Kate Winslet has always been highly regarded for hurling herself headlong into emotional mine fields unbreached by peers of her generation. This awards season, she's done it again, twice.
An Oscar front-runner for her role as a frustrated 1950s suburban housewife in "Revolutionary Road" and also a supporting-actress candidate for her portrayal of a former Nazi guard who seduces a teen in "The Reader," Winslet has never been more celebrated -- or slagged. When your status shifts from admired craftswoman to spotlight siren in Vanity Fair, catty gossip-rag comments about airbrushed nude photo spreads come with the territory.
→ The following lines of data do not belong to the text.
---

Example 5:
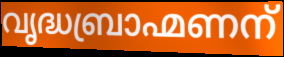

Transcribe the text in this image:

വൃദ്ധബ്രാഹ്മണന്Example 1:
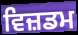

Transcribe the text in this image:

ਵਿਜ਼ਡਮ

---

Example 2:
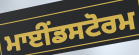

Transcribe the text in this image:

ਮਾਈਂਡਸਟੋਰਮ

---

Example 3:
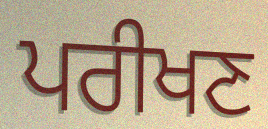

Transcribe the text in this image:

ਪਰੀਖਣ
Winslet is a drama queen in the truest sense. No toss-off funny-girl parts for her (excepting a cameo turn as a foul-mouthed, chain-smoking actress playing a nun on the Ricky Gervais HBO series "Extras"). From the object of another schoolgirl's adoration in "Heavenly Creatures" to the shut-down, playground-prisoner mom in "Little Children," her performances are intelligent, complicated and intense. At 33, she is the youngest actor to have racked up five Oscar nominations and yet to score a win.
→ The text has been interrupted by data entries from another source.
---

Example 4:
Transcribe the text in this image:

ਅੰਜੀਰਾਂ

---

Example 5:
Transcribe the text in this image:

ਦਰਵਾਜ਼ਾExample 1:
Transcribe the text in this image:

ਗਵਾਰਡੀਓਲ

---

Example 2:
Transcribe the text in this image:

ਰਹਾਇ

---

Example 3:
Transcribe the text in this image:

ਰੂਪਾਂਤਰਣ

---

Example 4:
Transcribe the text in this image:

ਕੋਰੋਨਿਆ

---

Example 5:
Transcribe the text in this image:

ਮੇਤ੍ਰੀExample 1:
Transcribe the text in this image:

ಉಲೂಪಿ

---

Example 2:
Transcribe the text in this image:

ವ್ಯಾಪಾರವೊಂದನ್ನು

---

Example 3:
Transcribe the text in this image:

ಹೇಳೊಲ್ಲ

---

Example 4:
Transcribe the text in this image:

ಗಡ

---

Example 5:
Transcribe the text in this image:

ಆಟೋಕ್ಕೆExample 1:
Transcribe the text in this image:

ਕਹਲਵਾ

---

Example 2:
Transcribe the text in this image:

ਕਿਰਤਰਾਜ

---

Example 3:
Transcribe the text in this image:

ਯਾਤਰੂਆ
From the New York home she shares with her husband, director Sam Mendes, and two children, Winslet spoke of her most challenging professional year, reuniting with Leonardo DiCaprio on "Revolutionary Road," working with Mendes for the first time and those two looming little gold statues.
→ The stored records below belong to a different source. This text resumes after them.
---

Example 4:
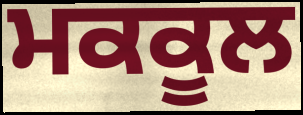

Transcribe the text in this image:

ਮਕਕੂਲ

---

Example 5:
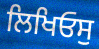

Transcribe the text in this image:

ਲਿਖਿਓਸੁ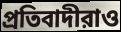
প্রতিবাদীরাও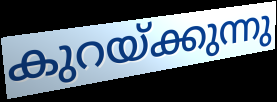
കുറയ്ക്കുന്നു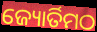
ଜ୍ୟୋର୍ତିମଠ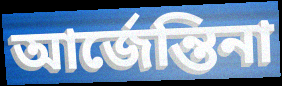
আর্জেন্তিনাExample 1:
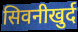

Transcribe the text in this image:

सिवनीखुर्द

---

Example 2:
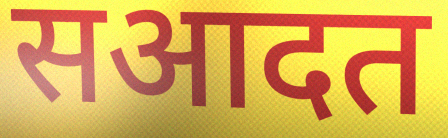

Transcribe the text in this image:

सआदत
While she says she has no agenda or checklist of requirements when choosing scripts she wants to pursue, Winslet does have one "tell":
"If I'm freaked out by it and think I could never do that, that makes me think I should be doing it," she said. "I felt that way for both of these films. Playing these two incredibly strong characters has been the most creatively rewarding year of my life, taught me more and stretched me more than ever before."
A 'poisoned' love story
Based on a bestselling German novel, "The Reader" (opening Christmas Day) follows a 15-year-old Berlin boy's affair with a 35-year-old woman he meets by chance who loves being read to as foreplay. She disappears abruptly, and years later the boy, now a law student, witnesses her trial for a horrific war crime committed when she was a Nazi concentration camp guard.